- **WAT TE DOEN**
• a. Beantwoord de volgende vragen over de tekst over pensioenkosten, elk antwoord op een eigen regel en gemarkeerd zoals de vraag.
(i) Hoeveel meer premie betalen zelfstandigen die zelf pensioen opbouwen dan werknemers bij een pensioenfonds?
(ii) Welke vrije beroepsgroep wordt als voorbeeld genoemd?
(iii) Hoeveel procent van de premie bedragen de gemiddelde bedrijfskosten van een pensioenfonds?
• b. Zet de tekst over pensioenkosten voort vanaf de laatste zin die er staat.

- **GECITEERDE PASSAGE**
------------------------------------------------------------

Zelf sparen voor pensioen is veel duurder
 
Zelfstandigen die zelf pensioen opbouwen, betalen een vijfde meer premie dan werknemers bij een pensioenfonds. Verzekeraars berekenen marketingkosten en een winstopslag door; pensioenfondsen niet.
 
Het kostenverschil treft vooral de honderdduizenden zelfstandigen die zich niet bij een collectief pensioenfonds kunnen aansluiten. Dit gaat om ondernemers en sommige vrije beroepen zoals advocaten. Voor hun individuele pensioenopbouw kunnen zij per definitie alleen bij een verzekeraar terecht.
 
Uit een studie van de Nederlandsche Bank, opgenomen in een boek van de Vereniging van Bedrijfstakpensioenfondsen, blijkt dat de uitvoeringskosten van individuele regelingen vijfmaal hoger zijn dan bij collectieve pensioenfondsen. Verzekeraars houden aan bedrijfskosten en winstopslag gemiddeld 23,9% in op de betaalde pensioenpremies. Bijna de helft van dit percentage is winstopslag. De gemiddelde bedrijfskosten van een pensioenfonds, doorgaans stichtingen zonder winstoogmerk, bedragen 4,4% van de premie.
 
Het belangrijkste kostenvoordeel van de pensioenfondsen zit in de wettelijke plicht om bij een collectief pensioenfonds te sparen. Pensioenfondsen hoeven daarom geen klanten te werven of over de regelingen te adviseren. Verzekeraars hebben wel te maken met marketing- en verkoopkosten, waaronder de commissie voor tussenpersonen. Deze tussenpersonen adviseren bij het leveren van maatwerk bij individuele regelingen.

------------------------------------------------------------

- **FRAGMENTEN UIT RECORDS**
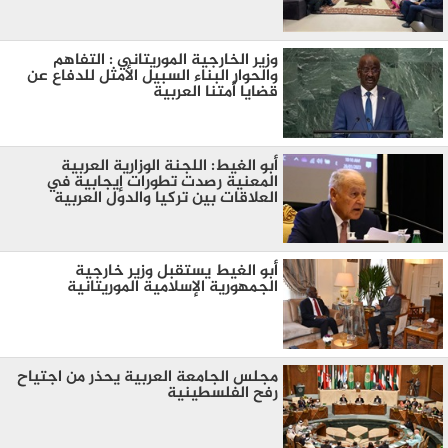
وزير الخارجية الموريتاني : التفاهم
والحوار البناء السبيل الأمثل للدفاع عن
قضايا أمتنا العربية
أبو الغيط: اللجنة الوزارية العربية
المعنية رصدت تطورات إيجابية في
العلاقات بين تركيا والدول العربية
أبو الغيط يستقبل وزير خارجية
الجمهورية الإسلامية الموريتانية
مجلس الجامعة العربية يحذر من اجتياح
رفح الفلسطينية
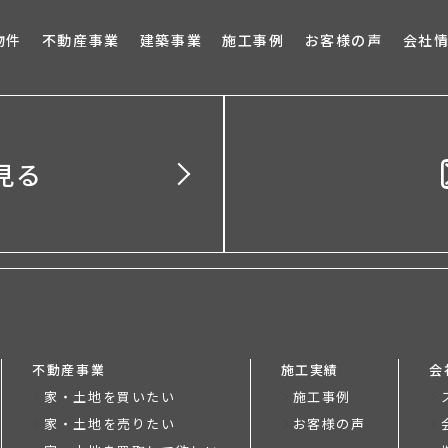
ブロ
物件
不動産事業
建築事業
施工事例
お客様の声
会社
見る
不動産事業
施工実績
会
家・土地を買いたい
施工事例
家・土地を売りたい
お客様の声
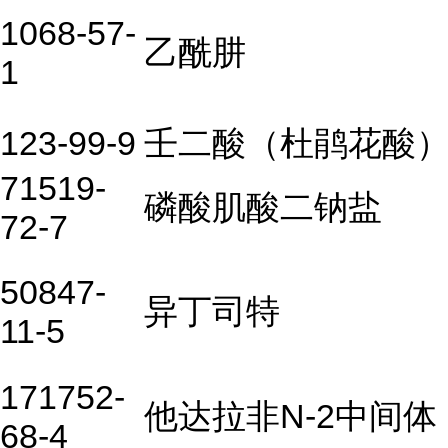
1068-57-
乙酰肼
1
123-99-9
壬二酸（杜鹃花酸
71519-
磷酸肌酸二钠盐
72-7
50847-
异丁司特
11-5
171752-
他达拉非N-2中间体
68-4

------------------------------------------------------------

- **VERWACHTE ANTWOORDEN**
• a.
(i) Een vijfde meer.
(ii) Advocaten.
(iii) 4,4%.

• b.
 
Het verplichte pensioensparen oogt goedkoop, maar staat onder druk. Verzekeraars ageren tegen de verplichtstelling vanwege oneerlijke concurrentie. Ook uit werknemerskring klinkt kritiek. Doordat iedereen een gelijk percentage van zijn salaris betaalt, ontstaat herverdeling. Zo profiteren ouderen meer van de collectieve regeling dan jongeren, vrouwen meer dan mannen en werknemers met partner meer dan alleenstaanden.
 
Demissionair minister De Geus (Sociale Zaken) is niet gerust op de vraag of de verplichte deelname wel 'Brussel-proof' is. Daarom komt er een onderzoek naar de splitsing van pensioenfondsen in een bestuur en een uitvoeringsorgaan.